TV crews pet and take photos as Capt. Jeff Fobb from the Miami-Dade Fire Rescue's Venom Response Unit, holds a python during the kick-off ceremonies for the Florida Fish and Wildlife Conservation Commission's month-long "Python Challenge" in Davie, Fla. on Saturday, Jan. 12, 2013. The 13-foot reptile was captured in a backyard swimming pool in 2012. (AP Photo/J Pat Carter)
Associated Press Release
MIAMI (AP) -- Florida won't be repeating a public hunt for Burmese pythons in the Everglades.
The state-sponsored Python Challenge attracted roughly 1,600 hunters in January and February and made headlines worldwide. It netted 68 of the invasive snakes, the longest measuring more than 14 feet.

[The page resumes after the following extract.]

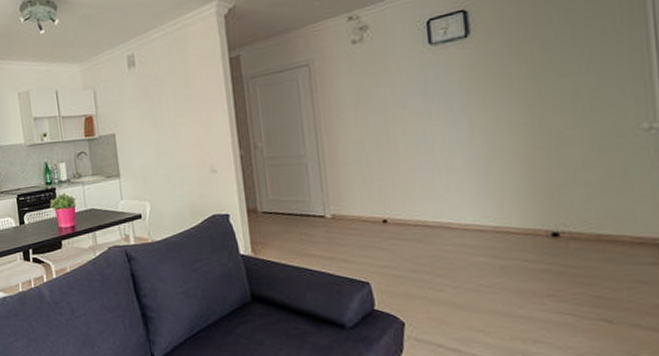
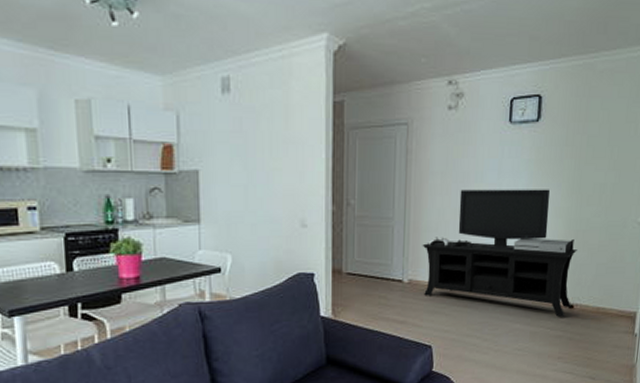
media console: none [342,105,555,247] -> present [422,189,577,317]

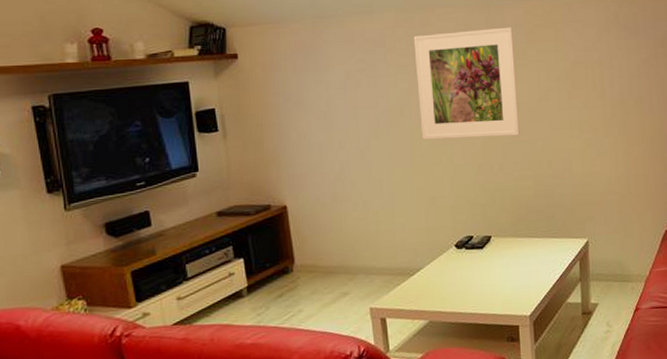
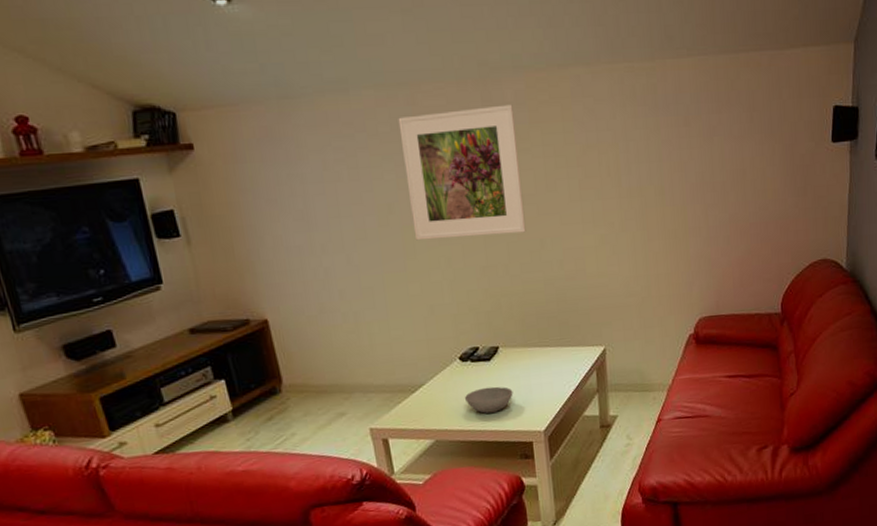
bowl: none [458,272,503,297] -> present [465,386,513,414]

A Florida Fish and Wildlife Conservation Commission spokeswoman said Monday that the hunt met the agency's primary goal of raising awareness about the python problem, and there will not be another hunt next year.
Instead, the state is beefing up established programs that train licensed hunters and people who regularly work in areas known to contain pythons to kill or report exotic snakes.
It's unknown how many pythons live in Florida's Everglades. Researchers say the large snakes are eating native wildlife at an alarming rate.